At 25 years in the Marine Corps and I’m here which is a miracle. And then right after that, I have 25 years with this lady, (pointing to his wife) with a camera in her hand always, who has kept me alive more than once. It’s true, okay? And I’m lucky to be here, mostly thanks to her. She did not know about these things. I never talked about these things. Even after the Marine Corps found out right before I retired, I never talked about it before.
I was raised around some men who would say, if you were brighter, that’s bad. If you had done things in your life, don’t boast, you know. If other people find out about it, that’s fine but don’t walk around, look at me, look at me stuff, okay. Then and now, okay. So, we knew each other for a long, long time and were married. She finally found all seven or eight movies, hundreds of fan letters in cardboard boxes, okay and came in the house. “What’s this?”
This is the 75th anniversary of Bambi, which is amazing to me. But going forward into the future, what do you see for Bambi? What do you hope it accomplishes in this world?
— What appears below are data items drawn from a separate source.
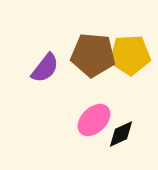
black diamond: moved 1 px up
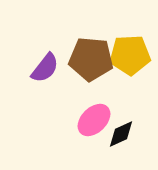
brown pentagon: moved 2 px left, 4 px down
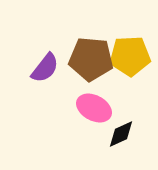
yellow pentagon: moved 1 px down
pink ellipse: moved 12 px up; rotated 72 degrees clockwise
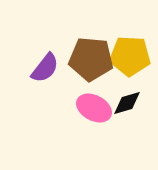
yellow pentagon: rotated 6 degrees clockwise
black diamond: moved 6 px right, 31 px up; rotated 8 degrees clockwise
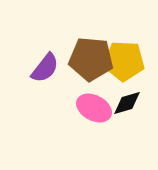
yellow pentagon: moved 6 px left, 5 px down
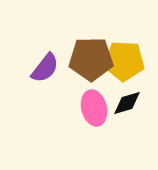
brown pentagon: rotated 6 degrees counterclockwise
pink ellipse: rotated 48 degrees clockwise
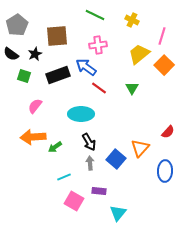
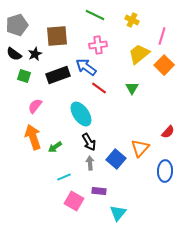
gray pentagon: rotated 15 degrees clockwise
black semicircle: moved 3 px right
cyan ellipse: rotated 55 degrees clockwise
orange arrow: rotated 75 degrees clockwise
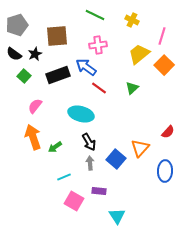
green square: rotated 24 degrees clockwise
green triangle: rotated 16 degrees clockwise
cyan ellipse: rotated 40 degrees counterclockwise
cyan triangle: moved 1 px left, 3 px down; rotated 12 degrees counterclockwise
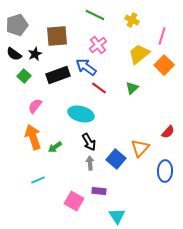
pink cross: rotated 30 degrees counterclockwise
cyan line: moved 26 px left, 3 px down
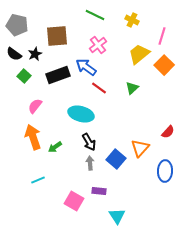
gray pentagon: rotated 30 degrees clockwise
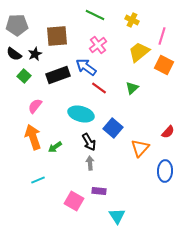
gray pentagon: rotated 15 degrees counterclockwise
yellow trapezoid: moved 2 px up
orange square: rotated 18 degrees counterclockwise
blue square: moved 3 px left, 31 px up
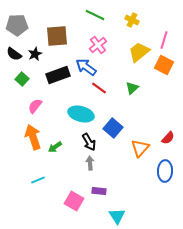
pink line: moved 2 px right, 4 px down
green square: moved 2 px left, 3 px down
red semicircle: moved 6 px down
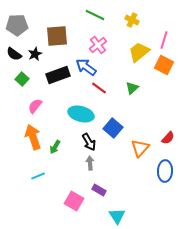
green arrow: rotated 24 degrees counterclockwise
cyan line: moved 4 px up
purple rectangle: moved 1 px up; rotated 24 degrees clockwise
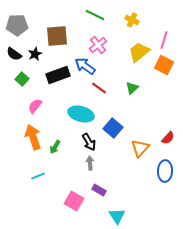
blue arrow: moved 1 px left, 1 px up
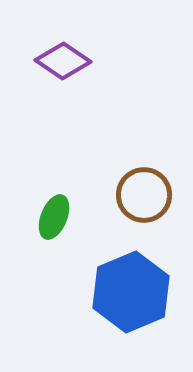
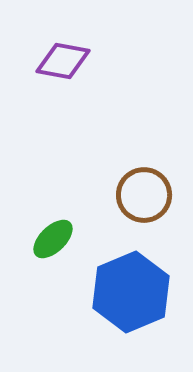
purple diamond: rotated 24 degrees counterclockwise
green ellipse: moved 1 px left, 22 px down; rotated 24 degrees clockwise
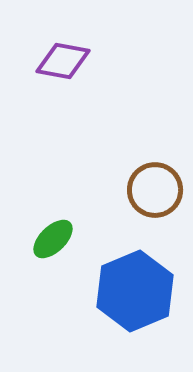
brown circle: moved 11 px right, 5 px up
blue hexagon: moved 4 px right, 1 px up
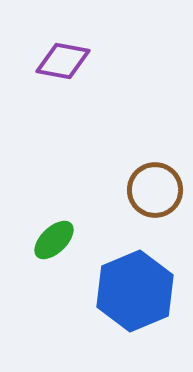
green ellipse: moved 1 px right, 1 px down
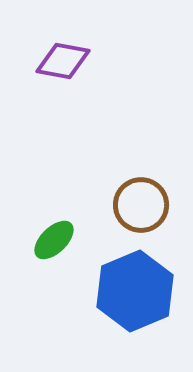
brown circle: moved 14 px left, 15 px down
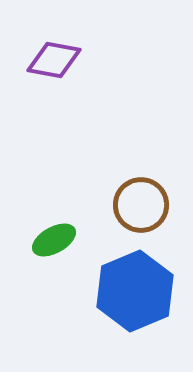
purple diamond: moved 9 px left, 1 px up
green ellipse: rotated 15 degrees clockwise
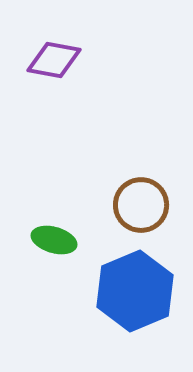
green ellipse: rotated 45 degrees clockwise
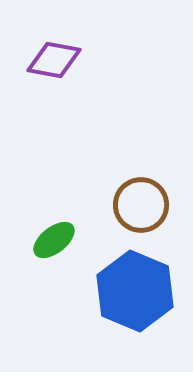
green ellipse: rotated 54 degrees counterclockwise
blue hexagon: rotated 14 degrees counterclockwise
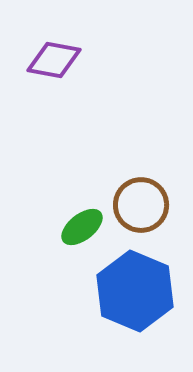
green ellipse: moved 28 px right, 13 px up
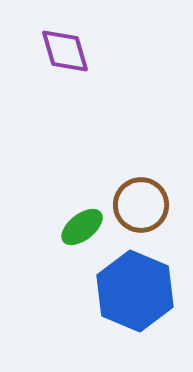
purple diamond: moved 11 px right, 9 px up; rotated 64 degrees clockwise
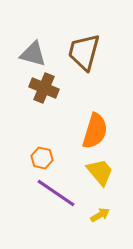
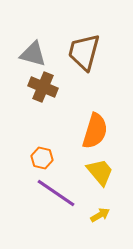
brown cross: moved 1 px left, 1 px up
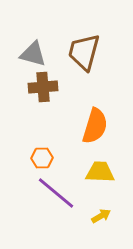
brown cross: rotated 28 degrees counterclockwise
orange semicircle: moved 5 px up
orange hexagon: rotated 15 degrees counterclockwise
yellow trapezoid: rotated 48 degrees counterclockwise
purple line: rotated 6 degrees clockwise
yellow arrow: moved 1 px right, 1 px down
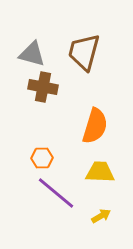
gray triangle: moved 1 px left
brown cross: rotated 16 degrees clockwise
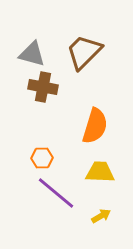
brown trapezoid: rotated 30 degrees clockwise
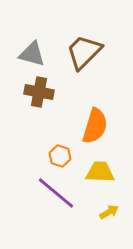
brown cross: moved 4 px left, 5 px down
orange hexagon: moved 18 px right, 2 px up; rotated 20 degrees clockwise
yellow arrow: moved 8 px right, 4 px up
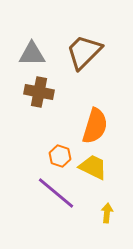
gray triangle: rotated 16 degrees counterclockwise
yellow trapezoid: moved 7 px left, 5 px up; rotated 24 degrees clockwise
yellow arrow: moved 2 px left, 1 px down; rotated 54 degrees counterclockwise
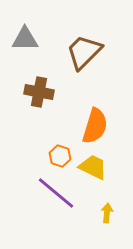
gray triangle: moved 7 px left, 15 px up
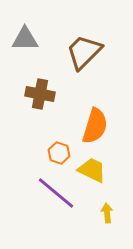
brown cross: moved 1 px right, 2 px down
orange hexagon: moved 1 px left, 3 px up
yellow trapezoid: moved 1 px left, 3 px down
yellow arrow: rotated 12 degrees counterclockwise
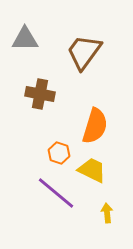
brown trapezoid: rotated 9 degrees counterclockwise
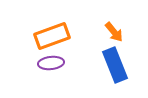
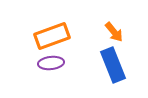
blue rectangle: moved 2 px left
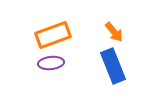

Peter: Well, very frankly one of my strongest feelings about the movie is the amazing fact that back in the 30s, Walt Disney was far ahead of his time in the environmental concerns. I think the movie is truly a very strong statement in favor of protecting the environment and with the concern that man was ruining it or even make it worse which unfortunately I personally believe.
It’s one of my strong beliefs that we have to do everything we can to keep it from getting worse. But it’s just, it’s a forward awareness and thinking that Walt obviously brought to the movie. He had to know what he was doing. I think it was very strong. And I think as time goes on perhaps that aspect of the movie will be –, will resonate and become even more important and more –.
The people will be more aware of that aspect of the film. At least I hope so.
A very powerful message. And Donnie?
Donnie: If I live to be 1000 years old I couldn’t say it better than Peter did. The environmental profile, the forests, the reckless fire is spoken to by children in schools now. And I listen to them. And they pick up on that right away. Here’s an extension of Mr. Walt Disney’s Bambi, okay. I get one of these by children a month from all over the world.
And a couple I have, I can’t spell correctly you know. One a month minimum, Christmas time a couple more. And at least 2 ½ to 3 handwritten letters a week from children all over the world. To Disney who happens to be this old beat up fool back in the middle of West Texas, all right? To Disney, to Disney, to Disney, thank you, Disney, thank you Disney. If this doesn’t tell people that Bambi is forever, I’ll do push-ups in that parking lot for you.